**GIVEN TEXT:**
════════════════

Shattered Glass

A review of Michael Rowe’s Wild Fell (ChiZine Publications, 2013)

Cover photo of Wild Fell courtesy of ChiZine Publications
Cover photo of Wild Fell courtesy of ChiZine Publications


By Derek Newman-Stille

Our worlds are shaped by memory, by our own histories and those of the people and places around us. Memory haunts the pages of Michael Rowe’s Wild Fell, and so does the loss of memory.

Jamie’s life has been shaped by memory and loss. His father is gradually losing his memory to Alzheimer’s, and, after a car accident, Jamie lost his own memory, and, particularly his own childhood, to brain damage. He is left in an uncertain place, a strange place between what he knows to be true and what he can’t trust in himself. He is left in a haunted space.

Ghost stories are dark reflections of our dreams about the past, our anxieties, our worries, and the things that we repress, and, from an early age when Jamie looked into his mirror, he could see a dark reflection of himself, a haunted presence from within, a friend within the mirror who haunted him and pushed him toward change. As a child, Jamie had created a friend to deal with loneliness, Mirror Pal, but over time she gradually started to take on a life of her own, shaping herself in his image and taking on an identity of her own as Amanda. She would speak through the young boy’s voice, shaping his throat into her words and trying to shape him into her own image by pushing him gradually to make decisions that she would make. His Mirror Pal made him her own dark reflection.

════════════════

**GIVEN MATERIAL:**
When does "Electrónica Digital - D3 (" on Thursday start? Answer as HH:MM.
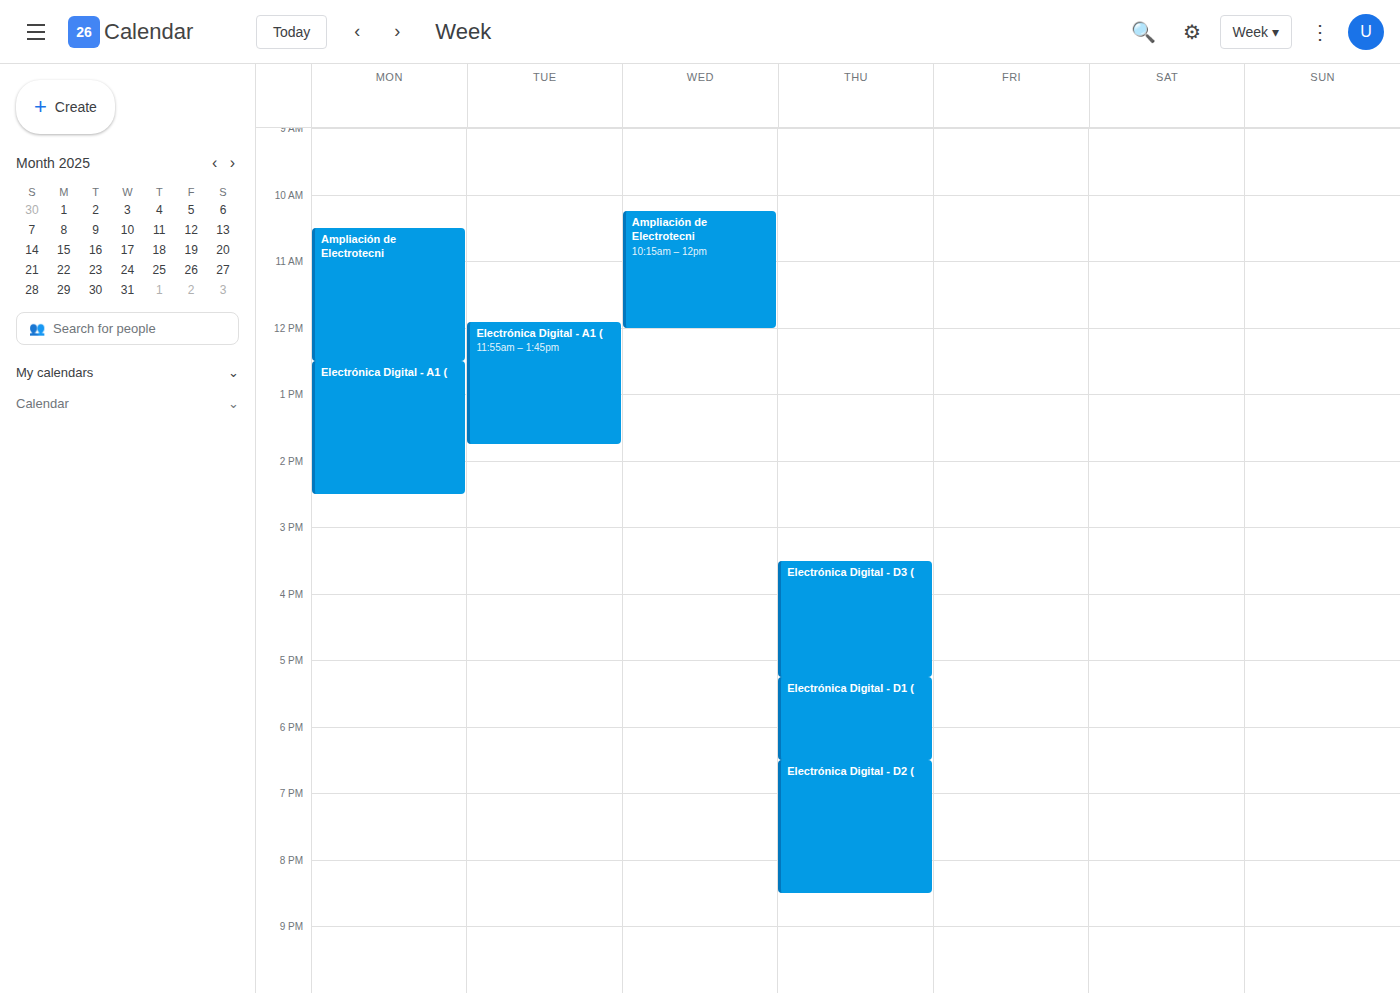
15:30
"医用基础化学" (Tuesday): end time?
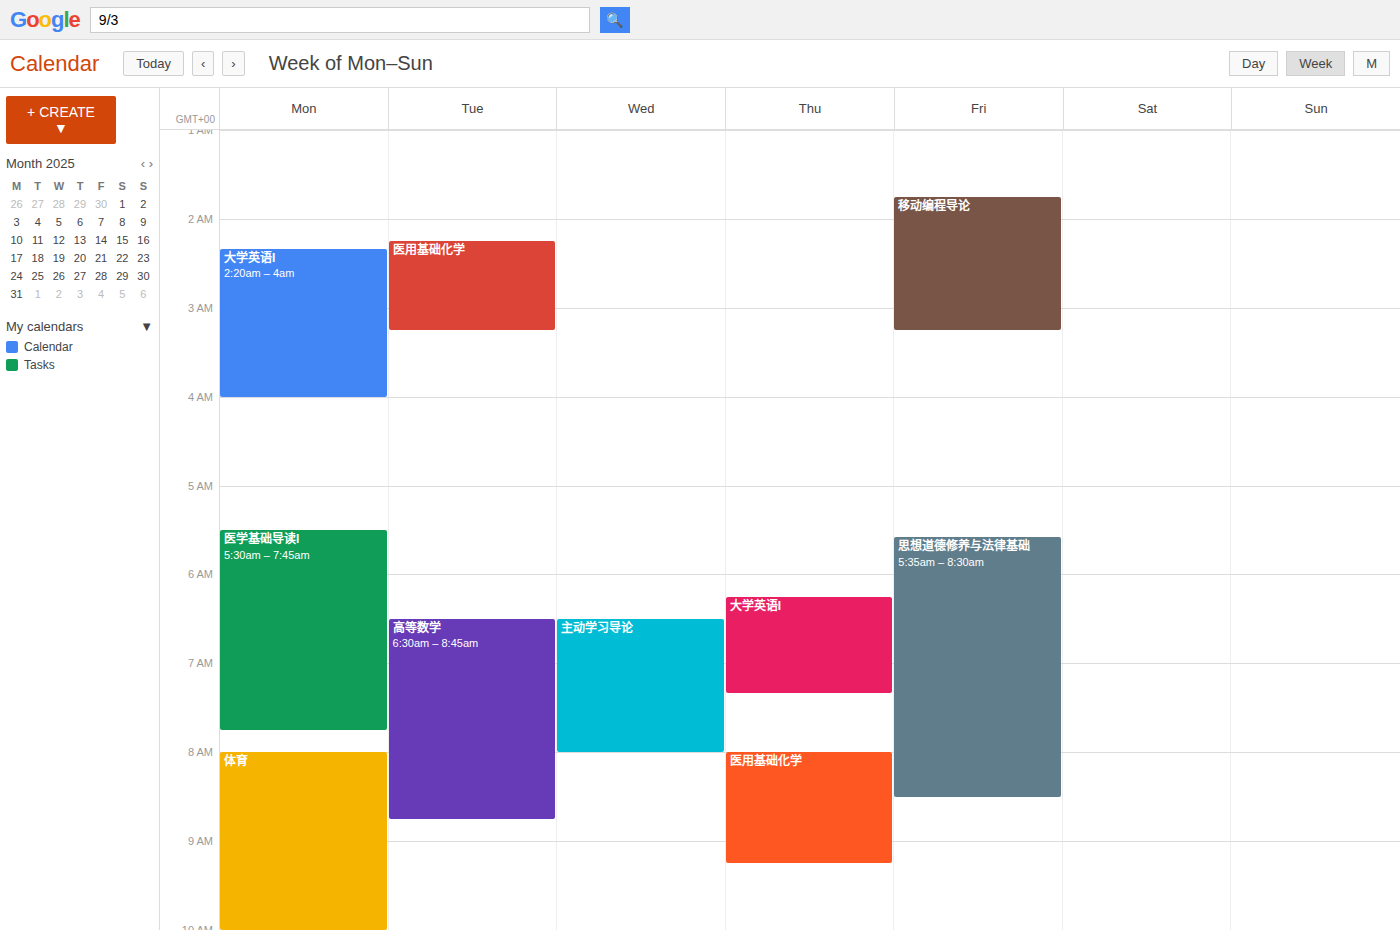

════════════════

**EXERCISE TASKS:**
• 1. From the review of Wild Fell, write out the passage that begins with the words containing "Jamie’s life has" and ends with "a haunted space.".
• 2. According to the review of Wild Fell, ghost stories are dark reflections of which things? List each one.
• 3. Extend the review of Wild Fell, starting after its final sentence.

**ANSWERS FOR THE EXERCISE:**
• 1.
Jamie’s life has been shaped by memory and loss. His father is gradually losing his memory to Alzheimer’s, and, after a car accident, Jamie lost his own memory, and, particularly his own childhood, to brain damage. He is left in an uncertain place, a strange place between what he knows to be true and what he can’t trust in himself. He is left in a haunted space.

• 2.
- our dreams about the past
- our anxieties
- our worries
- the things that we repress

• 3.
Small towns are haunted places, shaped by their own history and the gossip that permeates them, and Jamie is pulled toward the small Northern Ontario town of Alvina by this mirrored friend from the past. She leads him to a new home, abandoned to history and myth: Wild Fell. Jamie is led to this new (though ancient) home through a combination of losses – his father, his memory, his marriage, and his job. He seeks to create a new place of belonging… in a place that resists newness, an ancient house in the middle of an abandoned lake outside of a small town.

Wild Fell itself stands as a dark, ancient character, standing ominously on the precipice of history and evoking a timeless quality and the haunted potential of abandoned historical houses. It literally refuses to age, seeming to await its owner as though still occupied, as though its inhabitants are merely on a temporary vacation and will return at any moment. It is a place of returns.

We like to think of ourselves as having all of the power when buying a house – making it ours. But what if we are claimed by our houses? What if they chose us? What if ownership in turn owns us? We are terminal beings and our houses can outlast us – is it any wonder that they begin to accumulate memories, myths, and murmurs of the otherworldly? We are haunted by histories we are not part of – foreign terrains of the past that invite investigation.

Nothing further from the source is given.